Görüldüğü üzere, ihtilafa düşen iki şahıs hakkında Aleyhissalâtu vesselâm hüküm vermiş, bu hüküm birinin lehine diğerinin aleyhine olmuştur. Aleyhine hükmedilen kimse, burada hakkının yendiği kanaatindedir. Bu sebeple "hasbiyallahu ve ni´melvekil, yani Allah bana yeter, o ne iyi vekildir (işimi O´na bırakıyorum)" demiştir.

Resulullah´ın müdahalesinde alimler şu mânayı görürler: "Allah, aczi yani işini gevşek tutmayı, (sözgelimi mahkeme önünde kendini müdafaa edecek delilleri ibraz etmemeyi, kendini delilsiz bırakacak şekilde tedbirsiz hareket etmiş olmayı; alışverişi senede sepete bağlamamayı, şahid işini ihmal etmeyi vs.) sevmez."

Keys, burada "acz"in zıddıdır. Öyleyse Aleyhissalâtu vesselâm´ın: "Sana keys (akıllılık) düşer" sözü, şu mânayı ifade etmektedir: "Gevşek, ihmalkâr olma, uyanık ol, gözünü dört aç, işlerini sıkı takip et, esbaba yapışmayı unutma; insanların iyi niyetine güvenip zevahire mürâcatı terketme. Zîra Allah bu çeşit kusurları sevmez. Allah uyanık ve müteyakkız olmayı takdir ve tahmid etmektedir."
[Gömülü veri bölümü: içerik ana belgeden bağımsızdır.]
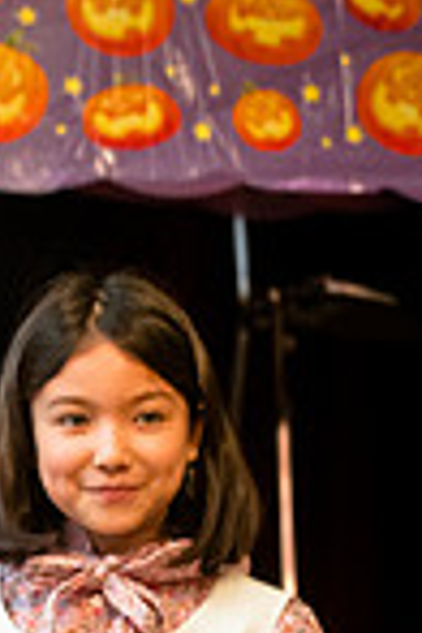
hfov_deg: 3.7
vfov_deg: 5.6
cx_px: -144
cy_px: 861
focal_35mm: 368
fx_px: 6470
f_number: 2.8
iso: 200
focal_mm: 80
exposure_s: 1/200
Fethu´l-Vedud´da şu açıklama yapılmıştır: "Keys, işlerde teyakkuz (uyanıklık) ve tedbire tevessül, erbabı gözeterek maslahatı arama, sonuç hususunda fikri kullanmaktır", yani "Sana, muamelende müteyakkız olman gerekirdi. Şimdi hasmın galebe çalınca hasbiyallahu ve nime´lvekil diyorsun. Zamanında müteyakkız olmadan, senin yaptığın gibi, iş işten geçtikten sonra hasbiyallahu ve ni´me´lvekil denmesi aczdir, uygun değildir" demektir."
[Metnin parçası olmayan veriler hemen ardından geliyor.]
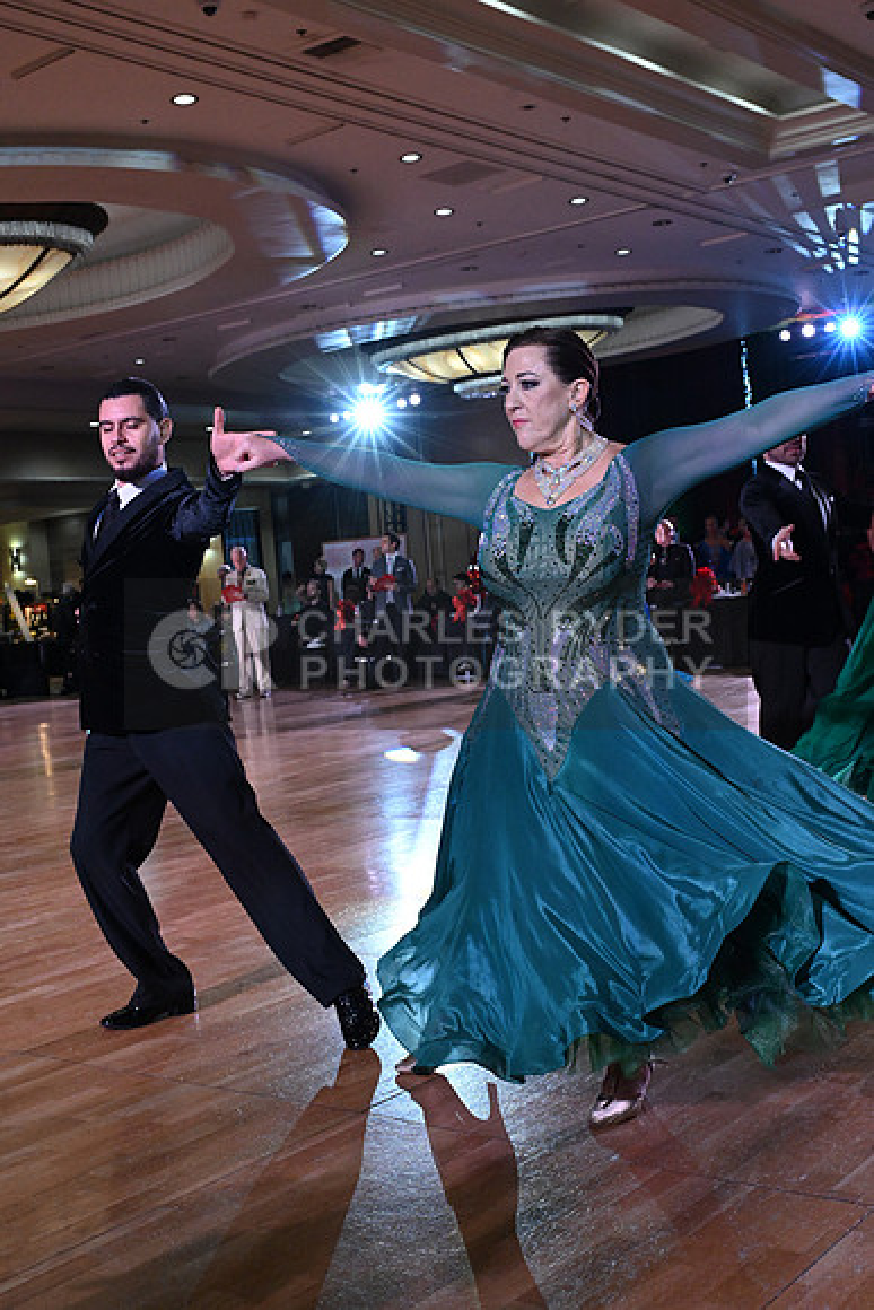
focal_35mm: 42
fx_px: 1528
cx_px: 437
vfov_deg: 46.4
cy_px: 655
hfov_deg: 31.9
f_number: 7.1
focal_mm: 42
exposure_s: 1/320
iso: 5000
Aliyyu´l-Kârî: "Hadiste hükme bağlanan husus belki de bir borçtu. Adam delilsiz olarak ödeyince, Resulullah adamı, şahidsiz olarak ödediği için, itab etmiştir" der.

Resulullah (aleyhissalâtu vesselâm), muamelelerinde gevşek ve tedbirsizliği sebebiyle haksızlığa uğrayan kimseyi itab etmiş olmasına rağmen, tedbirsizin gafletinden istifade ile hileye başvuran kimsenin fiiline bir meşruiyet kazandırmaz. Onun uhrevî mesuliyetinde bir eksiklik hasıl etmez. Müslüman, her işinde müteyakkız olmalıdır. Fakat gafilin gafletinden istifade ile haksızlığa da tevessül etmemelidir.[27]
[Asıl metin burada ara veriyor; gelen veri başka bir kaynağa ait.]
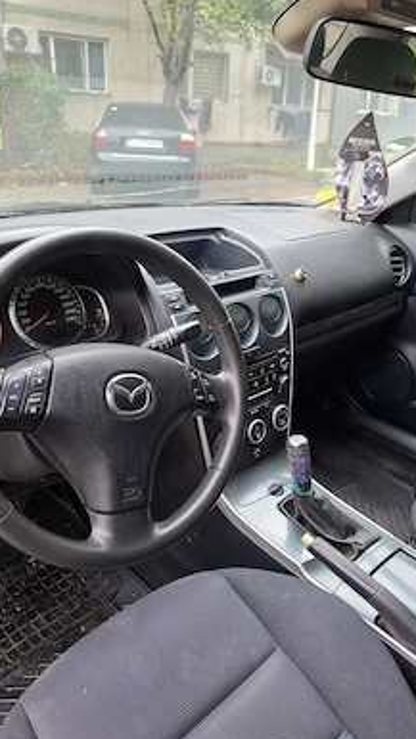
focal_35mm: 26
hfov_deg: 44.3
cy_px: 379
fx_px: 510
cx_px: 220
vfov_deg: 71.9
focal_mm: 5.54
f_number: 1.8
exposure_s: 1/100
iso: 64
ـ4895 ـ5ـ وعن عمرو وعليّ وغيرهما رَضِيَ اللّهُ عَنْهم أنهم قالوا: ]يَقْضِيَ الْقَاضِي وَالْحَاكِمُ في الْمَسْجِدِ فإذَا أتَى عَلى حَدّ أُقِيمَ خَارِجَ الْمَسْجِدِ[. أخرجه البخاري ترجمة .



5. (4895)- Hz. Ömer, Hz. Ali ve diğer bir kısım Ashab (radıyallahu anhüm) demişlerdir ki: "Kadı ve hâkim mescidde hüküm verebilir. Şayet bir haddle ilgili hüküm vermişlerse, bunun icrası mescidin dışında yapılır." [Buhârî, bab başlığı olarak kaydetmiştir. Ahkâm 19.][28]



AÇIKLAMA:



Bu mâna, Buhârî´de bab başlığı olarak yer almıştır. "Mâna" diyoruz, çünkü bab başlığındaki elfaz, bu mânayı ifade etse de, farklıdır. İbnu Hacer´in açıkladığına göre, bu meselede, yani mescidde muhakeme yapma işinde esas olan, mescidde bulunanları rahatsız edecek bir şeyin olmamasıdır. Eğer öyle bir durum mevzubahis olursa, bunun mescidde cereyanı caiz olmaz. Nitekim, muhakemenin hadd tatbiki kısmı, hariçte icra edilecek; mescid, kirlenmelere karşı korunacaktır.

Hz. Ali ve Hz. Ömer (radıyallahu anhümâ) ile ilgili rivayetler başka kaynaklarda mevsul olarak gelmiştir. Rivayetlerde, kendilerine intikal eden hadd davalarında, her ikisinin de haddin tatbiki için, mücrimlerin mescidden dışarı çıkarılmalarını emrettikleri görülür.[29]